Bessie the cow wants to move from the upper-left corner of field to the bottom-right corner of field. Each time it goes from one grid to the other, *$T$ unit* of time will be consumed. Each time Bessie pass through 3 grids, she will stop at the grid and begin eating. The time of eating in each grid is different and will be provided in the input.

$3 \leq N \leq 100, 0\leq T\leq 1\times 10^6$

### Proposed Solution

The first thought on this problem is to solve by using **Unified Cost Search (UCS)**. By maintain a fringe of Priority Queue that is sorted according to the time consumes to arrive at a specific position, it is promised that the first state we have met that arrived at the destination will be the state that consumes LEAST time to arrive at the destination.

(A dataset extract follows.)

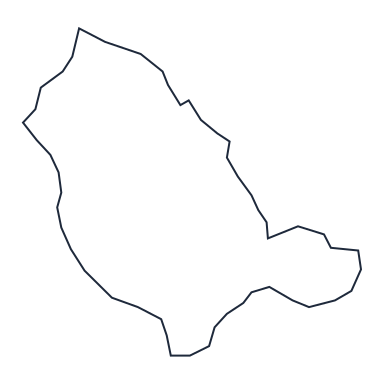 Lakatameia, Nicosia, Cyprus
{"feature_id": "46923920B42994337546292", "entity_name": "Lakatameia", "entity_type": "district", "adm_level": 2, "iso_a3": "CYP", "parent_name": "Cyprus", "parent_adm1": "Nicosia", "projection": "robinson", "projection_center": [33.31, 35.116], "detail": "fine", "context": "isolated", "style": "outline", "palette": "slate", "viewbox_px": 384, "rotation_deg": 0, "n_neighbors": 0, "source": "geoboundaries", "source_scale": "gbopen_adm2", "svg_char_len": 726}
<svg xmlns="http://www.w3.org/2000/svg" viewBox="0 0 384 384"><path d="M79.1,28.4L72.3,56.7L62.7,71.5L40.8,87.6L35.4,109.2L24.8,120.7L23.0,122.6L36.7,140.1L50.4,154.9L58.6,172.4L61.3,192.6L57.2,207.4L61.3,227.6L70.9,249.2L84.6,270.7L111.9,297.7L137.9,307.1L161.2,319.2L166.7,335.4L170.8,355.6L189.9,355.6L209.1,346.1L214.6,327.3L226.9,313.8L243.3,303.0L251.5,292.3L269.3,286.9L292.6,300.4L309.0,307.1L335.0,300.4L351.4,290.9L361.0,269.4L358.2,250.5L330.9,247.8L324.0,234.4L298.0,226.3L267.9,238.4L266.6,222.3L258.3,210.1L251.5,195.3L237.8,176.5L226.9,157.6L229.6,141.5L217.3,133.4L200.9,119.9L188.7,100.4L180.4,105.1L168.0,85.0L162.6,71.5L140.7,54.0L105.1,41.9L79.1,28.4Z" fill="none" stroke="#1e293b" stroke-width="2"/></svg>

Therefore, we can represent a State $S$ in this form

```
State newState = new State(Time, num, x, y);
```

And accordingly, the state transition function will be somehow like this

```
public ArrayList<State> StateTransition(State currState){
int currTime = currState.getTime();
int num = currState.getNum() + 1;
int currX = currState.getX();
int currY = currState.gety();
ArrayList<State> nextStates = new ArrayList<>();
Move[] validMove = this.getValidMove(x, y);
for (Move move : validMove){
int nextTime = currTime;
int[] change = move.getChange();
nextX = currX + change[0];
nextY = currY + change[1];
if (num % 3 == 0){ nextTime += this.Time[nextX][nextY] }
nextStates.add(new State(nextTime, num, nextX, nextY));
}
}
```

### Time Complexity Analysis

Since the time that UCS iterate is not bounded explicitly and there does not has an explicit relationship between data scale and number of iteration, it is hard to calculate accurate time complexity. Below, we will try to estimate an upper bound.

First, there are $N^2$ vertexes in the graph, suppose each node is explored for $N$ time (which is an over-estimation), the time complexity of travel through the graph using UCS is $O(N^3)$. Since each state is push and pop from a priority queue that is maintained using binary heap, the time complexity of push & pop one state is $O(\log n)$. The overall time complexity should be less than $O(N^3 \log(n))$.

Since $3\leq N\leq 100$, the time complexity of $O(N^3 \log{n})$ is acceptable.